Помню, как в пору моего юношества взрослые представители населения уж слишком пристально следили за своими отпрысками, видя в них надежду на безоблачное будущее. И следили они за ними то ли оттого, что небо, бывало, заволакивали тучи, готовые низвергнуть с громом свинцовые оковы и привести к затоплению территорий возле невысоких берегов одного из притоков глубоководный реки, то ли оттого, что деревья казались им уж слишком живыми…

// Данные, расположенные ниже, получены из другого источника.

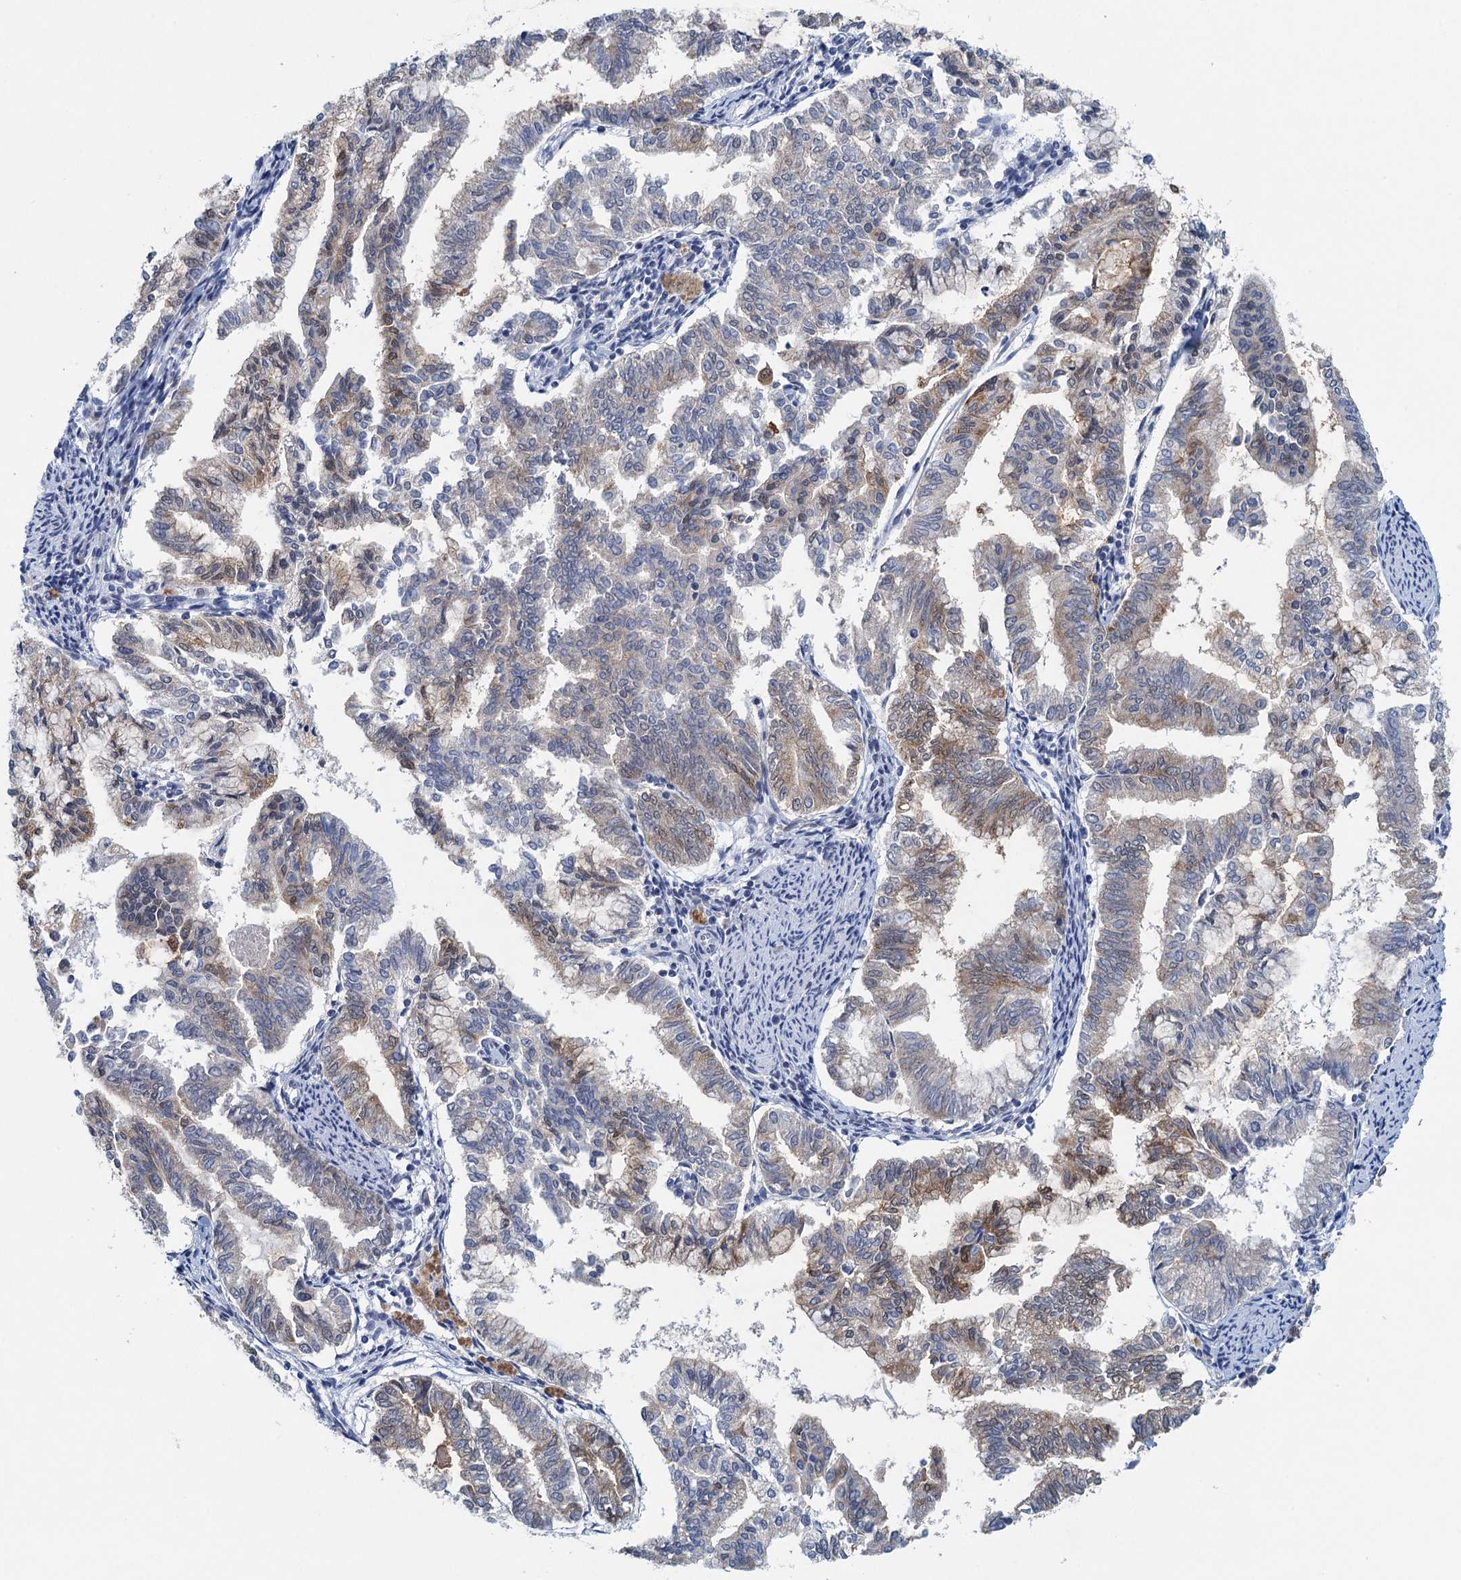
{"staining": {"intensity": "strong", "quantity": "25%-75%", "location": "cytoplasmic/membranous,nuclear"}, "tissue": "endometrial cancer", "cell_type": "Tumor cells", "image_type": "cancer", "snomed": [{"axis": "morphology", "description": "Adenocarcinoma, NOS"}, {"axis": "topography", "description": "Endometrium"}], "caption": "This is an image of immunohistochemistry staining of endometrial cancer (adenocarcinoma), which shows strong expression in the cytoplasmic/membranous and nuclear of tumor cells.", "gene": "EPS8L1", "patient": {"sex": "female", "age": 79}}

С поры существования старцев, способных развеять тайну заречных лесов, прошли многие столетия. С каждым поколением прошлое уходило все дальше и пропадало в тумане современных идей. Никто уже и не пытался вспомнить, с какой целью на далеких горах сооружались величественные постаменты, для чего холмы были заставлены многочисленными каменными кромлехами и почему стены домов поселения изобиловали неразборчивыми письменами, подобие которых вы можете увидеть нынче и на моих стенах. Все жили, счастливо глядя в будущее, тех же, кто старался сохранять традиционные устои, ждало всеобщее непонимание. Так и я остался не понят этим миром. И всё из-за попытки донести до незрячих людей тайну, много лет скрывающуюся там, за притоком горной реки. Все, что осталось мне, это ждать отведенной прогрессистскими соплеменниками участи, избежать которую нынче не представляется возможным ни мне, ни кому бы то ни было из выходцев того поселения… но моя душа теплеет от мысли, что виновников произошедшего ждет кара куда ужаснее всего, чего следует бояться мне, преданному потомку прошлого… и кара эта придет за ними из тех глубин леса, что пребывают в вековом забытьи и непонимании.
Семена раздора были заложены задолго до меня и любых моих родственников, с коими я имел счастье видеться лицом к лицу, а потому назвать точную дату, когда ветвь наша пошла вкось – задача для меня невыполнимая. Все, на чем я смею выстраивать суждения – это личный опыт, испытанный мной особенно жарким летом 1842 года…
Тот год выдался крайне удачным на события. Так в поселении прознали о некоем певце-стихоплёте, что романтизировал замечательную жизнь, увиденную им за далекими горами и густыми лесами. И люди были очарованы мастерством, коему научился поэт вдали от родного дома.
За певцом потянулись и другие любители новшеств, которые развлекали население своими вычурными выступлениями, и пока мои родители в изумлении внимали группе музыкантов, я покидал оживленные улицы и уходил подальше от центра поселения, туда, где не слышны были ни игры, ни восторженные крики. Нерасторопно я бродил по берегу реки, вглядываясь в ее горные потоки, и, когда становилось слишком жарко, я находил знакомую мне скамейку и отдыхал в теньке под сенью ивы. Так вне времени наблюдал я за окружающей природой; за покачиванием веток над моею головой, за полетом стрекозы над рекой, и за тёмным лесом где-то там, на ином берегу. Прохладный ветер, бороздящий устье ручья, шелестел листьями и приносил вести о далёком прошлом. И не было в этом лесу ни птиц, ни зверья, ни надежд. Но заросли жимолости, я мог поклясться, скрывали тайну, от которой стыдливо отворачивались мои близкие, соседи, все, кому доводилось вглядываться в тени… Меня, по правде говоря, ничуть не интересовали сплетни, имевшие моду в кругах сельских алкоголиков и тунеядцев, а потому я без страха день за днем проводил время на этом одиноком берегу, окутанный размышлениями, и день за днем река снижала свои воды. Совсем скоро донные камни предстали предо мной, а на следующее утро их цепочка и вовсе, словно по волшебству, соединилось в подобие каменного моста, чьи врата нынче были открыты. Долгое время я находился в нерешительности перед переправой, и мысли о ней преследовали меня с утра до позднего вечера. Следовало ли мне соваться в забытый Богом и окутанный смутой мир? Тяжело сказать… И всё же осознание того, что настолько удачного шанса мне может больше и не выпасть, давало мне уверенность в правильности выбранного пути. Сказав: “будь, что будет”, я спустился к руслу с чётким осознанием ожидающих меня открытий.